Daney anjir maabed Film irano-franco-allemand de Mohammad Rasoulof (2024), avec Misagh Zare, Soheila Golestani, Mahsa Rostami, Setareh Maleki, Niousha Akhshi, Reza Akhlaghirad, Shiva Ordooie, Amineh Arani… 2h46. Sortie le 18 septembre 2024.



Reza Akhlaghirad et Misagh Zare



Les réalisateurs iraniens ont une puissance de résilience peu commune qui les a conduits à forger eux-mêmes les outils de leur indépendance. Les deux plus célèbres représentants de cette résistance de l’intérieur sont Jafar Panahi et Mohammad Rasoulof, symboliquement arrêtés, condamnés et emprisonnés en décembre 2010 pour « actes et propagande hostiles à la République islamique d’Iran », alors qu’ils tournaient un film ensemble. L’un comme l’autre ont déployé des trésors d’imagination pour déjouer la censure et continuer à s’exprimer en rendant compte de la réalité sociale et politique aux yeux du monde, avec le soutien des festivals internationaux les plus prestigieux. Panahi a décroché le Lion d’or à Venise en 2000 pour Le cercle, puis l’Ours d’or à Berlin en 2015 pour Taxi Téhéran, Rasoulof l’Ours d’or de la Berlinale 2020 pour Le diable n’existe pas, ainsi qu’un prix spécial hautement symbolique et une poignée de récompenses annexes en mai dernier pour Les graines du figuier sauvage.

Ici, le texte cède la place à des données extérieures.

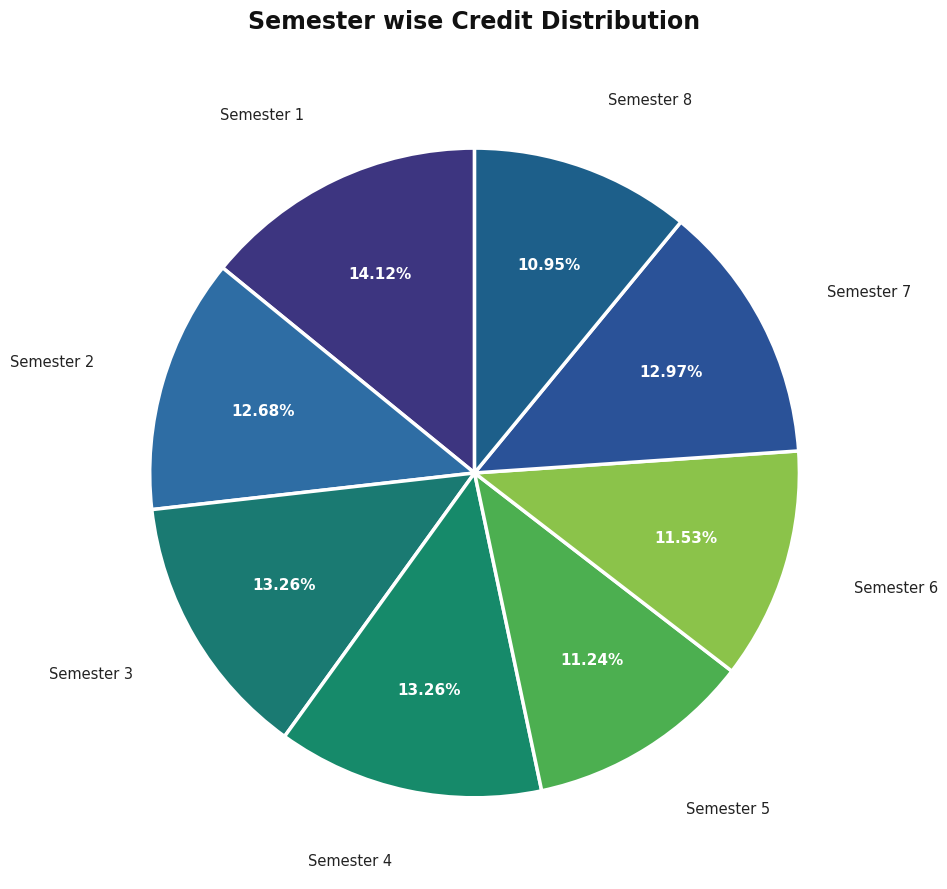

To the nearest percent, what is the difference between the Semester 6 and Semester 2 slice percentages?

1%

Derrière son titre sibyllin dont le sens est explicité en préambule, ce nouveau film incarne le triomphe de la volonté d’un résistant qui a réussi à le mener à son terme en déjouant la surveillance rapprochée des gardiens de la Révolution, grâce à des financements intégralement occidentaux. Il l’a toutefois payé de sa personne en se résignant in extremis à fuir l’Iran à pied à la veille du Festival de Cannes, lui qui s’y était toujours refusé sous couvert de combattre de l’intérieur l’intégrisme du régime des Mollahs. 

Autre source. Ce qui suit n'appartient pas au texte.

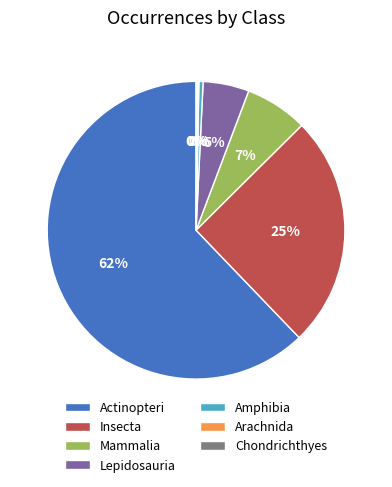

Combined, do Insecta and Mammalia account for over 50%?

No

Misagh Zare et Soheila Golestani



Les graines du figuier sauvage s’attache à un avocat intègre promu juge du tribunal révolutionnaire de Téhéran que ses activités professionnelles conduisent à affronter son cercle le plus intime tenu dans l’ignorance de ses véritables activités. Derrière les lourdes tentures qui masquent les fenêtres de son appartement bourgeois leur parviennent les échos des manifestations populaires orchestrées par les militantes héroïques du mouvement Femme Vie Liberté dont une camarade de ses filles qu’ils hébergent. Jusqu’au moment où il vient à égarer son arme de service et où les pressions deviennent si fortes qu’il doit partir se réfugier à la campagne avec sa famille. Cette tragédie en deux actes cultive des élans shakespeariens par son scénario réduit à l’épure. Plutôt que de dépeindre le juge dans ses activités, Rasoulof confirme son sens aigu de l’ellipse qui a si souvent fait merveille par le passé en le montrant systématiquement entre deux portes, encadré de silhouettes figées ostensiblement, comme s’il exerçait ses sinistres fonctions dans une sorte de clandestinité fonctionnarisée. La maîtrise du metteur en scène ne s’encombre d’aucune scorie inutile. Rasoulof atteint la quintessence de son art lors d’un dénouement en huis clos à ciel ouvert qui évoque quant à lui les plus beaux moments du film noir par son utilisation de l’espace. Le personnage principal dérive peu à peu vers la paranoïa pour évoquer certains criminels psychopathes. Comme si le film visait aussi à raconter la descente aux enfers d’un individu poussé à bout par l’institution collective dont il est supposé les consignes sans la moindre latitude pour son libre-arbitre. L’engrenage s’avère aussi implacable que terrifiant et fait de ce film un chef d’œuvre.